## COMPITI:
(1) Riassumi in due frasi l'articolo sullo spaccio a Marsala.
(2) Rispondi per favore a queste domande sull'articolo sullo spaccio a Marsala:
(a) Quanti euro in contanti sono stati trovati?
(b) Quale cane fiuta nel corridoio?
(c) Quale colpo alla porta blindata è quello decisivo?

## BRANO DEL DOCUMENTO:
Marsala, tre gruppi criminale e una centrale dello spaccio in centro storico: giovane arrestato

Polizia trova marijuana e hashish dentro un appartamento oltre a 3.500 euro in contanti

Laura Mendola

06 Dicembre 2025, 14:19

Marsala, tre gruppi criminale e una centrale dello spaccio in centro storico: giovane arrestato

La porta blindata vibra due volte, poi la terza è quella decisiva: una lama di luce entra nel corridoio, il pastore tedesco fiuta, un agente sussurra “polizia, perquisizione”. È una delle tante scene che, alle prime ore di un’alba di fine novembre, si sono ripetute in appartamenti, garage e fondi agricoli tra Trapani, Marsala e Mazara del Vallo. E in pieno centro storico è stata scoperta la base operativa di uno dei tre gruppi criminali. Un luogo apparentemente sicuro gestito da un venticinquenne (denunciato col blitz antimafia e arrestato in flagranza di reato) che aveva 155 grammi di marijuana e 67 grammi di hashish, oltre a 3.500 euro in contanti.

## MATERIALE:

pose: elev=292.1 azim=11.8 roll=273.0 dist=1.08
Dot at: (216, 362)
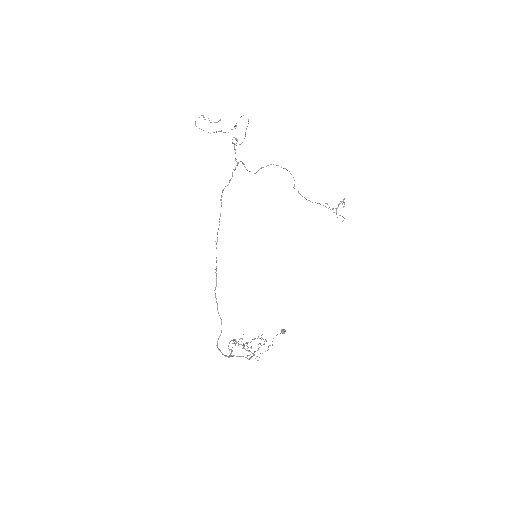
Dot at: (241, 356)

## SOLUZIONI PER COMPITO:
(1) Alle prime ore di un'alba di fine novembre la polizia ha perquisito appartamenti, garage e fondi agricoli tra Trapani, Marsala e Mazara del Vallo. In pieno centro storico è stata scoperta la base operativa di uno dei tre gruppi criminali, gestita da un venticinquenne arrestato in flagranza con 155 grammi di marijuana, 67 grammi di hashish e 3.500 euro in contanti.

(2)
(a) 3.500 euro.
(b) Un pastore tedesco.
(c) Il terzo.